From: Webster's Revised Unabridged Dictionary (1913)

 Riv·er n.
 1. A large stream of water flowing in a bed or channel and emptying into the ocean, a sea, a lake, or another stream; a stream larger than a rivulet or brook.
    Transparent and sparkling rivers, from which it is delightful to drink as they flow.   --Macaulay.
 2. Fig.: A large stream; copious flow; abundance; as, rivers of blood; rivers of oil.
 River chub Zool., the hornyhead and allied species of fresh-water fishes.
 River crab Zool., any species of fresh-water crabs of the genus Thelphusa, as Thelphusa depressa of Southern Europe.
 River dragon, a crocodile; -- applied by Milton to the king of Egypt.
 River driver, a lumberman who drives or conducts logs down rivers. --Bartlett.
 River duck Zool., any species of duck belonging to Anas, Spatula, and allied genera, in which the hind toe is destitute of a membranous lobe, as in the mallard and pintail; -- opposed to sea duck.
 River god, a deity supposed to preside over a river as its tutelary divinity.
 River herring Zool., an alewife.
 River hog. Zool. (a) Any species of African wild hogs of the genus Potamochœrus. They frequent wet places along the rivers. (b) The capybara.
 River horse Zool., the hippopotamus.
 River jack Zool., an African puff adder (Clotho nasicornis) having a spine on the nose.

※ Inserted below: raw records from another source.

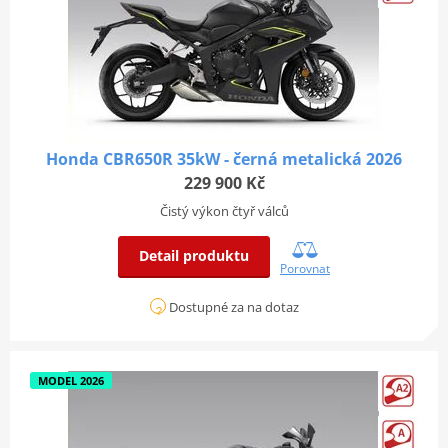
Honda CBR650R 35kW - černá metalická 2026
229 900 Kč
Čistý výkon čtyř válců
Detail produktu
Porovnat
Dostupné za na dotaz
MODEL 2026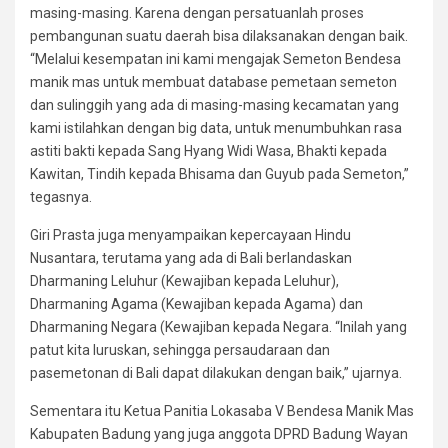
masing-masing. Karena dengan persatuanlah proses
pembangunan suatu daerah bisa dilaksanakan dengan baik.
“Melalui kesempatan ini kami mengajak Semeton Bendesa
manik mas untuk membuat database pemetaan semeton
dan sulinggih yang ada di masing-masing kecamatan yang
kami istilahkan dengan big data, untuk menumbuhkan rasa
astiti bakti kepada Sang Hyang Widi Wasa, Bhakti kepada
Kawitan, Tindih kepada Bhisama dan Guyub pada Semeton,”
tegasnya.
Giri Prasta juga menyampaikan kepercayaan Hindu
Nusantara, terutama yang ada di Bali berlandaskan
Dharmaning Leluhur (Kewajiban kepada Leluhur),
Dharmaning Agama (Kewajiban kepada Agama) dan
Dharmaning Negara (Kewajiban kepada Negara. “Inilah yang
patut kita luruskan, sehingga persaudaraan dan
pasemetonan di Bali dapat dilakukan dengan baik,” ujarnya.
Sementara itu Ketua Panitia Lokasaba V Bendesa Manik Mas
Kabupaten Badung yang juga anggota DPRD Badung Wayan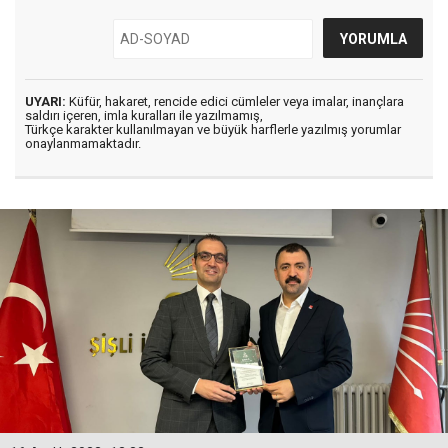
UYARI:
Küfür, hakaret, rencide edici cümleler veya imalar, inançlara
saldırı içeren, imla kuralları ile yazılmamış,
Türkçe karakter kullanılmayan ve büyük harflerle yazılmış yorumlar
onaylanmamaktadır.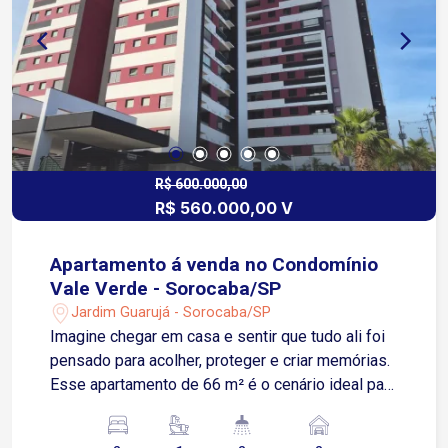
diversos serviços essenciais. Fácil acesso à
Rodovia Presidente Castello Branco, facilitando
deslocamentos para outras regiões da cidade e
cidades vizinhas. O condomínio oferece
segurança 24 horas, portaria controlada e
infraestrutura completa de lazer para toda a
família, com piscinas, churrasqueiras, salão de
festas, lago, quiosques, playground e quadras
R$ 600.000,00
R$ 560.000,00 V
esportivas de futebol, vôlei e areia
Apartamento á venda no Condomínio
Vale Verde - Sorocaba/SP
Jardim Guarujá - Sorocaba/SP
Imagine chegar em casa e sentir que tudo ali foi
pensado para acolher, proteger e criar memórias.
Esse apartamento de 66 m² é o cenário ideal para
uma família que busca conforto, segurança e
qualidade de vida. Um lar feito para viver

 River limpet Zool., a fresh-water, air-breathing mollusk of the genus Ancylus, having a limpet-shaped shell.
 River pirate Zool., the pike.
 River snail Zool., any species of fresh-water gastropods of Paludina, Melontho, and allied genera. See Pond snail, under Pond.

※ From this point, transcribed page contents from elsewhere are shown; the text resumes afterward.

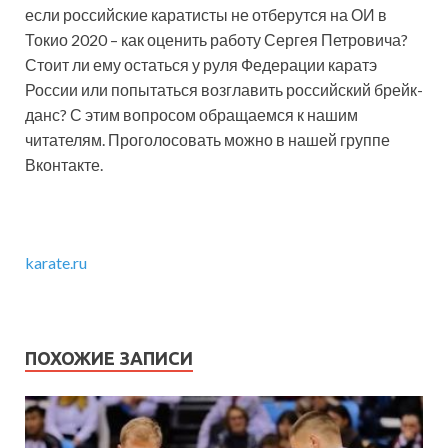
если российские каратисты не отберутся на ОИ в
Токио 2020 – как оценить работу Сергея Петровича?
Стоит ли ему остаться у руля Федерации каратэ
России или попытаться возглавить российский брейк-
данс? С этим вопросом обращаемся к нашим
читателям. Проголосовать можно в нашей группе
Вконтакте.
karate.ru
ПОХОЖИЕ ЗАПИСИ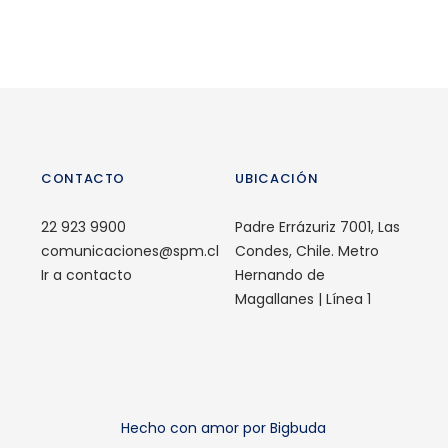
CONTACTO
UBICACIÓN
22 923 9900
Padre Errázuriz 7001, Las
comunicaciones@spm.cl
Condes, Chile. Metro
Ir a contacto
Hernando de
Magallanes | Línea 1
Hecho con amor por Bigbuda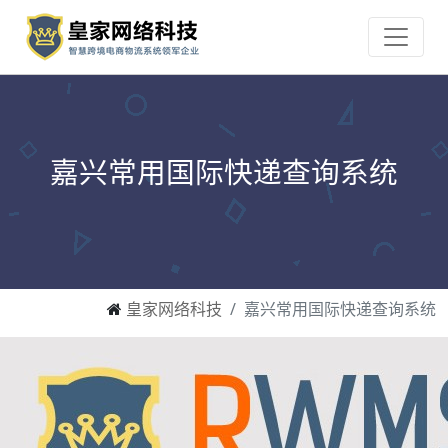
嘉兴常用国际快递查询系统
皇家网络科技
嘉兴常用国际快递查询系统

 River tortoise Zool., any one of numerous fresh-water tortoises inhabiting rivers, especially those of the genus Trionyx and allied genera. See Trionyx.

From: Webster's Revised Unabridged Dictionary (1913)

 Snail n.
 1. Zool. (a) Any one of numerous species of terrestrial air-breathing gastropods belonging to the genus Helix and many allied genera of the family Helicidae. They are abundant in nearly all parts of the world except the arctic regions, and feed almost entirely on vegetation; a land snail. (b) Any gastropod having a general resemblance to the true snails, including fresh-water and marine species. See Pond snail, under Pond, and Sea snail.
 2. Hence, a drone; a slow-moving person or thing.
 3. Mech. A spiral cam, or a flat piece of metal of spirally curved outline, used for giving motion to, or changing the position of, another part, as the hammer tail of a striking clock.
 4. A tortoise; in ancient warfare, a movable roof or shed to protect besiegers; a testudo. [Obs.]
    They had also all manner of gynes [engines] . . . that needful is [in] taking or sieging of castle or of city, as snails, that was naught else but hollow pavises and targets, under the which men, when they fought, were heled [protected], . . . as the snail is in his house; therefore they cleped them snails.   --Vegetius (Trans.).
 5. Bot. The pod of the sanil clover.
 Ear snail, Edible snail, Pond snail, etc. See under Ear, Edible, etc.
 Snail borer Zool., a boring univalve mollusk; a drill.
 Snail clover Bot., a cloverlike plant (Medicago scuttellata, also, Medicago Helix); -- so named from its pods, which resemble the shells of snails; -- called also snail trefoil, snail medic, and beehive.
 Snail flower Bot., a leguminous plant (Phaseolus Caracalla) having the keel of the carolla spirally coiled like a snail shell.
 Snail shell Zool., the shell of snail.
 Snail trefoil. Bot. See Snail clover, above.